Vairetti et al using the same “ex vivo” experimental model, have shown that TNF-α is released when fatty livers are subjected to cold ischemia reperfusion. In our conditions, TNF-α release was also evidenced in response to cold ischemia-reperfusion insult.
IGF-1 supplementation prevented the release of TNF-α, which has a pivotal role in the progression of liver reperfusion damage. This finding is consistent with the accumulating evidence of crosstalk between IGF-1 and TNF-α during ischemia reperfusion injury. NO generated by IGF-1 could decrease TNF-α release, as occurs in liver ischemic preconditioning, in which the induced hepatoprotection is also mediated by the inhibitory action of NO on TNF-α release through eNOS activation.

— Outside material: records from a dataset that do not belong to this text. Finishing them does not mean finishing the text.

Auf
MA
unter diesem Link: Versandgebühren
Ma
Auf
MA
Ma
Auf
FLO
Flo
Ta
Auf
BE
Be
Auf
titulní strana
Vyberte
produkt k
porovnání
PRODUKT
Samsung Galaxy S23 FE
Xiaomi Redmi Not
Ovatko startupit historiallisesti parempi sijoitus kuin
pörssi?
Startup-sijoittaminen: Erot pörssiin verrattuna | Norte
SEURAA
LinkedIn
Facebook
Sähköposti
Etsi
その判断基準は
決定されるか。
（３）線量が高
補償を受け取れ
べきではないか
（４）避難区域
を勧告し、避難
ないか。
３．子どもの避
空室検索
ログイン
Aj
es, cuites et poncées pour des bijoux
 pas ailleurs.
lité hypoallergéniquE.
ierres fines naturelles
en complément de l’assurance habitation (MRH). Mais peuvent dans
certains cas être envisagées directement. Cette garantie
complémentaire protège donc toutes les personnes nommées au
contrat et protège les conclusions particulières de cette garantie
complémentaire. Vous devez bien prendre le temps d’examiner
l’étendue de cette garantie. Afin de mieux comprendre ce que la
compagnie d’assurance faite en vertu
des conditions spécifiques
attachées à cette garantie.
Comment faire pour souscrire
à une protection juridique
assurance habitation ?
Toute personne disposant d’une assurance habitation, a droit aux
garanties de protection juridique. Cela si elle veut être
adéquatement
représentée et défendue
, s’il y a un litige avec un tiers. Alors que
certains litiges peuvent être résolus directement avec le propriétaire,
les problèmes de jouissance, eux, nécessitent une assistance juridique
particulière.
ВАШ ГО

In addition, several intracellular signalling pathways, including the extracellular signal-regulated kinases 1/2 and P38 mitogen-activated protein kinase, are activated during hypothermia[49-52], In these conditions, a mutual activation effect between TNF-α and MAPKs may also occur thus exacerbating the liver damage. Our results indicate that cold storage in IGL-1® solution alone activates P38 and ERK 1/2, and that IGF-1 addition prevented this activation, which is consistent with a TNF-α reduction that leads to an improvement in liver injury and function. This is in line with previous reports that the addition of TF to UW improved endothelial cell preservation by reducing ERK 1/2 and P38 activation.
In conclusion, we have demonstrated that IGF-1 addition to IGL-1® solution protects fatty liver against cold IRI. The beneficial action of IGF-1 appears to be mediated by AKT activation and NO generation, with concomitant prevention of pro-inflammatory cytokines, such as TNF-α. However, further studies will be required to examine the underlying mechanisms. This may increase the use of steatotic livers, which partially compensates the shortage of organs for transplant.